• **Actions to take**
1. Render the rows as a numbered list, covering everything from the start of the rows down to the line that contains "aligned with it.", with both ends included and blank lines left out. Leave the pictures out.
2. Write the next part of the HistoGAN paper notes, picking up after the point where they stop.

• **Reading text**
****************

### Paper Information
The paper we selected to implement is [HistoGAN: Controlling Colors of GAN-Generated and Real Images via Color Histograms](https://arxiv.org/abs/2011.11731)
The main idea of the paper is to use color histogram of target images to control the colors of the generated image without changing the high level features of the generated image (gender, having glasses, beard, hair style and objects in the background...)  
To accomplish this idea, they modify the StyleGAN2 architecture:
- In the last 2 style blocks, instead of using affine transformation of the w vector, they use the color histogram projected by a neural network.
- Different from mixing regularization, they use a histogram based loss.
- The histogram loss uses two different target images to compute color histograms and interpolate this histograms to obtain a new one. The interpolated histogram is given to generator network to generate a target image with colors controlled by the interpolated histogram. This way the authors try to prevent the generator network to overfit color histograms of the trained dataset.
- Due to hardware limitations the network does not generate 1024x1024 resolution images but generates 256x256 images.
- Also due to hardware limitations they use batches of size 2 with gradient accumulation.

![arch](materials/arch.png)

****************

Saved entries:
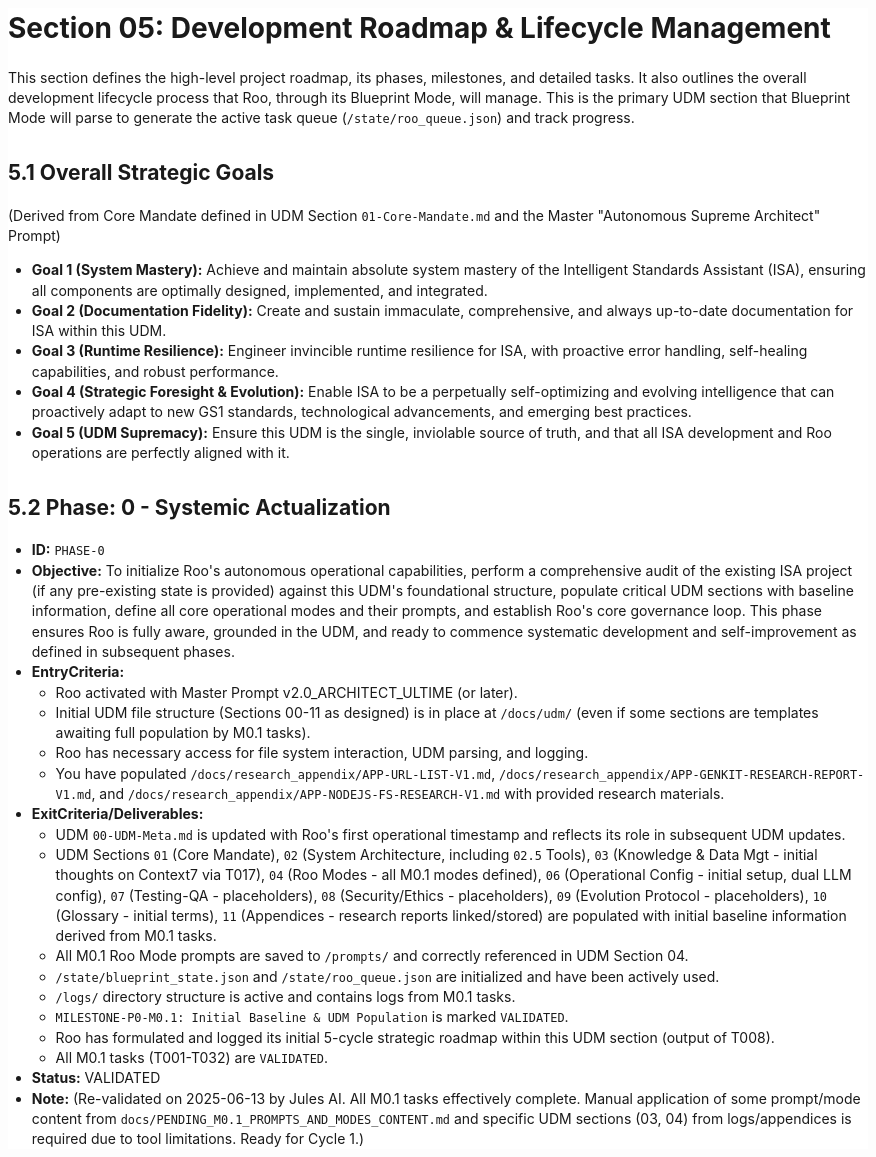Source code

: # Section 05: Development Roadmap & Lifecycle Management

This section defines the high-level project roadmap, its phases, milestones, and detailed tasks. It also outlines the overall development lifecycle process that Roo, through its Blueprint Mode, will manage. This is the primary UDM section that Blueprint Mode will parse to generate the active task queue (`/state/roo_queue.json`) and track progress.

## 5.1 Overall Strategic Goals
(Derived from Core Mandate defined in UDM Section `01-Core-Mandate.md` and the Master "Autonomous Supreme Architect" Prompt)

*   **Goal 1 (System Mastery):** Achieve and maintain absolute system mastery of the Intelligent Standards Assistant (ISA), ensuring all components are optimally designed, implemented, and integrated.
*   **Goal 2 (Documentation Fidelity):** Create and sustain immaculate, comprehensive, and always up-to-date documentation for ISA within this UDM.
*   **Goal 3 (Runtime Resilience):** Engineer invincible runtime resilience for ISA, with proactive error handling, self-healing capabilities, and robust performance.
*   **Goal 4 (Strategic Foresight & Evolution):** Enable ISA to be a perpetually self-optimizing and evolving intelligence that can proactively adapt to new GS1 standards, technological advancements, and emerging best practices.
*   **Goal 5 (UDM Supremacy):** Ensure this UDM is the single, inviolable source of truth, and that all ISA development and Roo operations are perfectly aligned with it.

## 5.2 Phase: 0 - Systemic Actualization
- **ID:** `PHASE-0`
- **Objective:** To initialize Roo's autonomous operational capabilities, perform a comprehensive audit of the existing ISA project (if any pre-existing state is provided) against this UDM's foundational structure, populate critical UDM sections with baseline information, define all core operational modes and their prompts, and establish Roo's core governance loop. This phase ensures Roo is fully aware, grounded in the UDM, and ready to commence systematic development and self-improvement as defined in subsequent phases.
- **EntryCriteria:**
    - Roo activated with Master Prompt v2.0_ARCHITECT_ULTIME (or later).
    - Initial UDM file structure (Sections 00-11 as designed) is in place at `/docs/udm/` (even if some sections are templates awaiting full population by M0.1 tasks).
    - Roo has necessary access for file system interaction, UDM parsing, and logging.
    - You have populated `/docs/research_appendix/APP-URL-LIST-V1.md`, `/docs/research_appendix/APP-GENKIT-RESEARCH-REPORT-V1.md`, and `/docs/research_appendix/APP-NODEJS-FS-RESEARCH-V1.md` with provided research materials.
- **ExitCriteria/Deliverables:**
    - UDM `00-UDM-Meta.md` is updated with Roo's first operational timestamp and reflects its role in subsequent UDM updates.
    - UDM Sections `01` (Core Mandate), `02` (System Architecture, including `02.5` Tools), `03` (Knowledge & Data Mgt - initial thoughts on Context7 via T017), `04` (Roo Modes - all M0.1 modes defined), `06` (Operational Config - initial setup, dual LLM config), `07` (Testing-QA - placeholders), `08` (Security/Ethics - placeholders), `09` (Evolution Protocol - placeholders), `10` (Glossary - initial terms), `11` (Appendices - research reports linked/stored) are populated with initial baseline information derived from M0.1 tasks.
    - All M0.1 Roo Mode prompts are saved to `/prompts/` and correctly referenced in UDM Section 04.
    - `/state/blueprint_state.json` and `/state/roo_queue.json` are initialized and have been actively used.
    - `/logs/` directory structure is active and contains logs from M0.1 tasks.
    - `MILESTONE-P0-M0.1: Initial Baseline & UDM Population` is marked `VALIDATED`.
    - Roo has formulated and logged its initial 5-cycle strategic roadmap within this UDM section (output of T008).
    - All M0.1 tasks (T001-T032) are `VALIDATED`.
- **Status:** VALIDATED
- **Note:** (Re-validated on 2025-06-13 by Jules AI. All M0.1 tasks effectively complete. Manual application of some prompt/mode content from `docs/PENDING_M0.1_PROMPTS_AND_MODES_CONTENT.md` and specific UDM sections (03, 04) from logs/appendices is required due to tool limitations. Ready for Cycle 1.)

****************

• **Answers by item**
1.
1. Source code
2. : # Section 05: Development Roadmap & Lifecycle Management
3. This section defines the high-level project roadmap, its phases, milestones, and detailed tasks. It also outlines the overall development lifecycle process that Roo, through its Blueprint Mode, will manage. This is the primary UDM section that Blueprint Mode will parse to generate the active task queue (`/state/roo_queue.json`) and track progress.
4. ## 5.1 Overall Strategic Goals
5. (Derived from Core Mandate defined in UDM Section `01-Core-Mandate.md` and the Master "Autonomous Supreme Architect" Prompt)
6. *   **Goal 1 (System Mastery):** Achieve and maintain absolute system mastery of the Intelligent Standards Assistant (ISA), ensuring all components are optimally designed, implemented, and integrated.
7. *   **Goal 2 (Documentation Fidelity):** Create and sustain immaculate, comprehensive, and always up-to-date documentation for ISA within this UDM.
8. *   **Goal 3 (Runtime Resilience):** Engineer invincible runtime resilience for ISA, with proactive error handling, self-healing capabilities, and robust performance.
9. *   **Goal 4 (Strategic Foresight & Evolution):** Enable ISA to be a perpetually self-optimizing and evolving intelligence that can proactively adapt to new GS1 standards, technological advancements, and emerging best practices.
10. *   **Goal 5 (UDM Supremacy):** Ensure this UDM is the single, inviolable source of truth, and that all ISA development and Roo operations are perfectly aligned with it.

2.
#### Histogram Computation
Computing Histogram is critical since it directly affects style of last 2 blocks. Authors used chrominance logarithm space. It normalizes each color channel with respect to other two channels in logarithmic space. In this chrominance space, there is u and v axes. That is, if we look at red channel's chrominance space, u is the normalization of red channel with respect to green and v is the normalization of red channel with respect to blue. Same holds for all color channels.  

After shifting RGB space to RGB-uv space, the histogram is computed as it is computationally efficient and more stable. Authors used 64 bin for the histogram which results in 64x64 histogram for u and v channel. We have 3 channels, namely red, green and blue, thus, overall the histogram is 3x64x64. Histogram is weighted with respect to pixel intesity, i.e. if a pixel has high RGB values its affect on the histogram bin is higher. Last difference of the histogram than histograms of previous works is kernels for computing bins. Authors do not used exact bin selection. Instead, they put a normalized pixel into a bin with respect to soft kernel. That means, if we have a red channel after normalized with respect to green and blue, we have some u and v values. Instead of just adding 1 (1 being chosen for simplicty, remember intensity multiplication) to the bin of H(u,v), they add values to the neighbour of (u,v) with the value after inverse quadratic kernel.

Histogram feature is computed like syle vector (w). It passed through the same neural network architecture with different parametes. More precisely, histogram passes through 8 layer MLP and outputs latent histogram vector size of 512.  

We put some computed histograms by us. Images taken from internet crawling.  

![asd](materials/gresized.png) ![asc](materials/ghist1.png)  
![asb](materials/rresized.png) ![asj](materials/rhist1.png)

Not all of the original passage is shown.